[Problem statement]
There are pictures in the records below; leave them out and set down exactly the lines from the one holding "Ver meu perfil completo" through the one holding "Otros productos de la Autora".

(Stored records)
+++

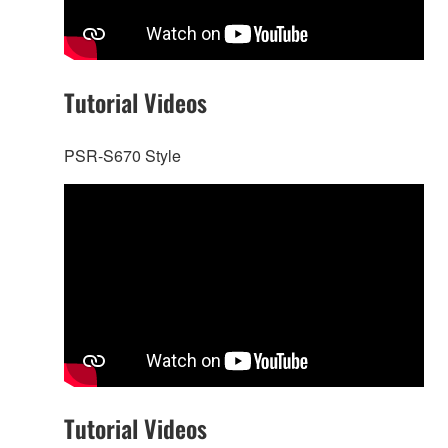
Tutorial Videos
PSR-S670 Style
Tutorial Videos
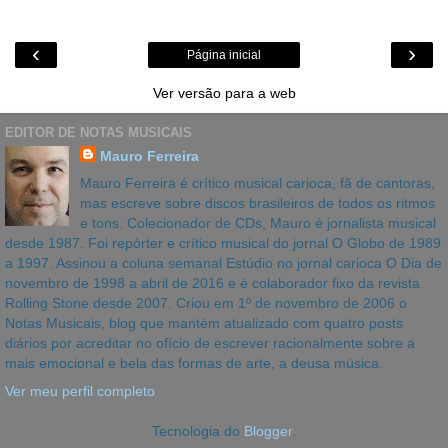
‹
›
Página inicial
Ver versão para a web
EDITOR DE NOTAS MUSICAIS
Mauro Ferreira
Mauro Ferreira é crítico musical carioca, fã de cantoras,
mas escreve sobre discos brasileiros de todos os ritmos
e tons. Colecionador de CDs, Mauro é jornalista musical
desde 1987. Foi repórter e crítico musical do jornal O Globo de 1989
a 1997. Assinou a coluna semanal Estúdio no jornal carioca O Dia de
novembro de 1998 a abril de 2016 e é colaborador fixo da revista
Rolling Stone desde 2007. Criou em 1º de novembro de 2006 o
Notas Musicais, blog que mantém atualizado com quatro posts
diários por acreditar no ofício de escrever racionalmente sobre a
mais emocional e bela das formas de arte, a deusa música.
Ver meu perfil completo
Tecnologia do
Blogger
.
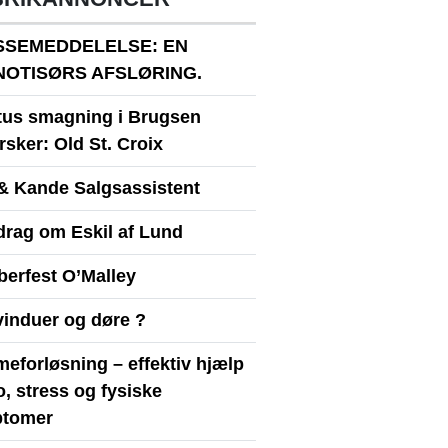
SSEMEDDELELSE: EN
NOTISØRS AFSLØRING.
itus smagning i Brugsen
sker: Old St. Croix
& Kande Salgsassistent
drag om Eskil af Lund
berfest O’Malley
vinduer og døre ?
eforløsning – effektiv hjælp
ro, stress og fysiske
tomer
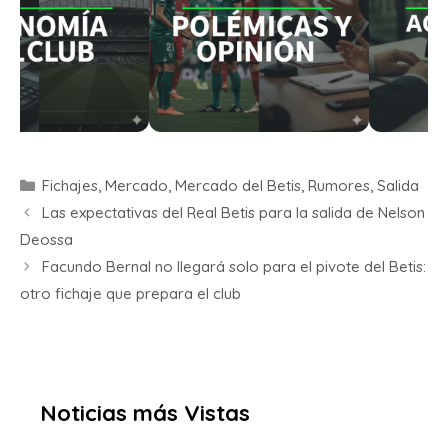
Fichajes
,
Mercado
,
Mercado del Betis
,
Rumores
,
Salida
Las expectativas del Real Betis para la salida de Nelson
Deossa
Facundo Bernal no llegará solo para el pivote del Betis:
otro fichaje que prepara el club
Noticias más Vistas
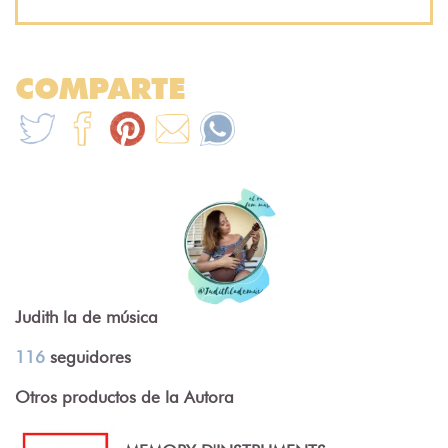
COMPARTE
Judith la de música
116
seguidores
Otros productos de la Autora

+++

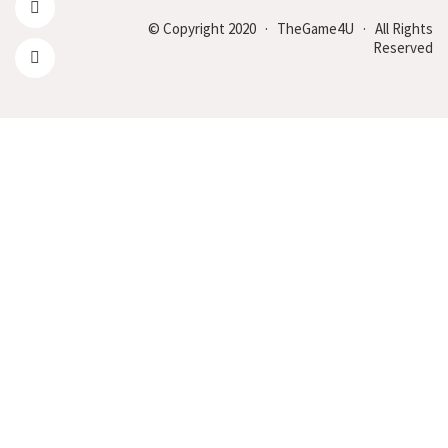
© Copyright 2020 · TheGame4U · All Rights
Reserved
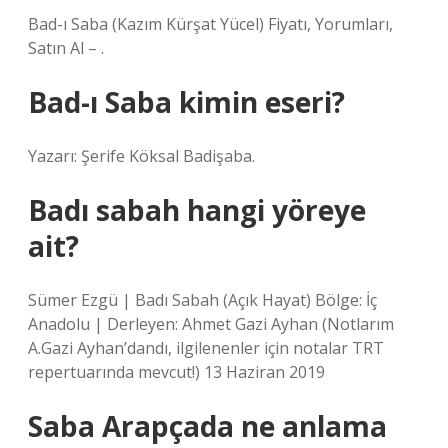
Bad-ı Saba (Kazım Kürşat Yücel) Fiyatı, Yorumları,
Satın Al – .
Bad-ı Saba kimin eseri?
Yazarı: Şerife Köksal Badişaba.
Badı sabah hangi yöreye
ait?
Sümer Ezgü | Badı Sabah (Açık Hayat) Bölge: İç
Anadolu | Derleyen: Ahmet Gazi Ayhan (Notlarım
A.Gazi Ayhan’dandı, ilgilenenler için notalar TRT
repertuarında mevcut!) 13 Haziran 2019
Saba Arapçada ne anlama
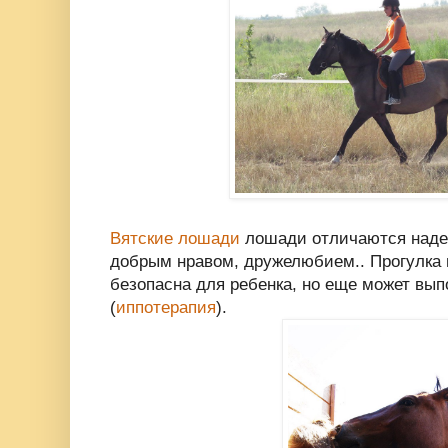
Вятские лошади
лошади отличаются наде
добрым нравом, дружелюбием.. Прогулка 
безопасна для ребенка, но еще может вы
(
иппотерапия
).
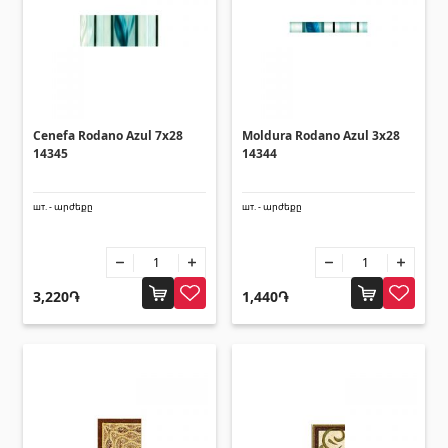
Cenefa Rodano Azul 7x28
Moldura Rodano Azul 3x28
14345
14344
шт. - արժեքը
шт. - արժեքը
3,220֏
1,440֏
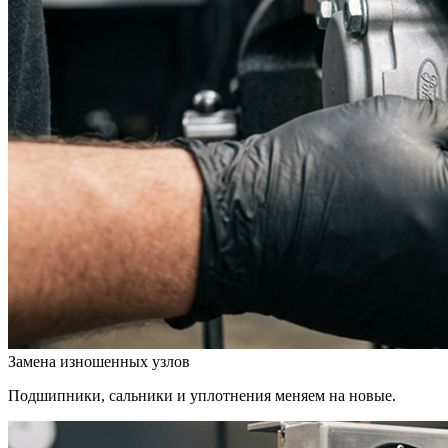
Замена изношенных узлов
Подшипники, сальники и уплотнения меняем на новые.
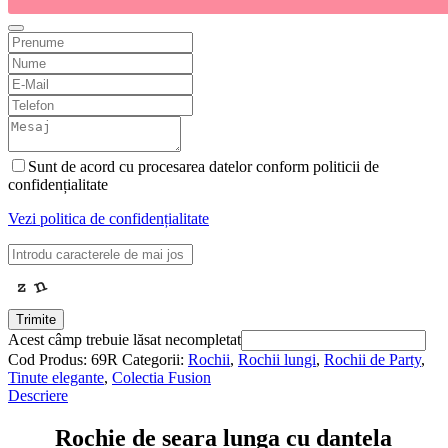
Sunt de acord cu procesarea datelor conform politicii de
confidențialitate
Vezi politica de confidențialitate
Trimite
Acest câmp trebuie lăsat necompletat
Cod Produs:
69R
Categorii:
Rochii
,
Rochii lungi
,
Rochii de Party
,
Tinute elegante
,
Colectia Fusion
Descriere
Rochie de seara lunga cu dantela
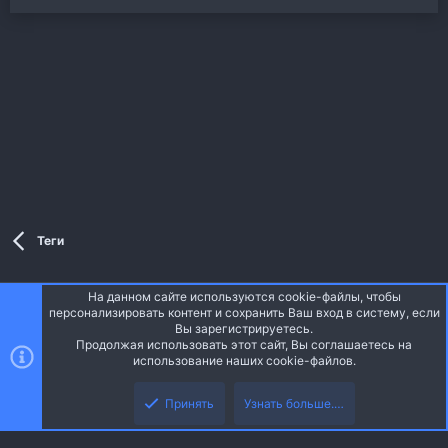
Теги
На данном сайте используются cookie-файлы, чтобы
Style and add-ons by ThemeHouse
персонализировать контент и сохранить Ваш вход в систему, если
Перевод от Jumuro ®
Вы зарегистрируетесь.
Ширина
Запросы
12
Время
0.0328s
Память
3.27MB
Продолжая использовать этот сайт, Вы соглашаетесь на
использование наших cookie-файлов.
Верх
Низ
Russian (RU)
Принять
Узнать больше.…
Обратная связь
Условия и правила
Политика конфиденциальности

+++

[Solution]
Ver meu perfil completo
Tecnologia do
Blogger
.
SSEMEDDELELSE: EN
NOTISØRS AFSLØRING.
itus smagning i Brugsen
sker: Old St. Croix
& Kande Salgsassistent
drag om Eskil af Lund
berfest O’Malley
vinduer og døre ?
eforløsning – effektiv hjælp
ro, stress og fysiske
tomer
Fichajes
,
Mercado
,
Mercado del Betis
,
Rumores
,
Salida
Las expectativas del Real Betis para la salida de Nelson
Deossa
Facundo Bernal no llegará solo para el pivote del Betis:
otro fichaje que prepara el club
Noticias más Vistas
COMPARTE
Judith la de música
116
seguidores
Otros productos de la Autora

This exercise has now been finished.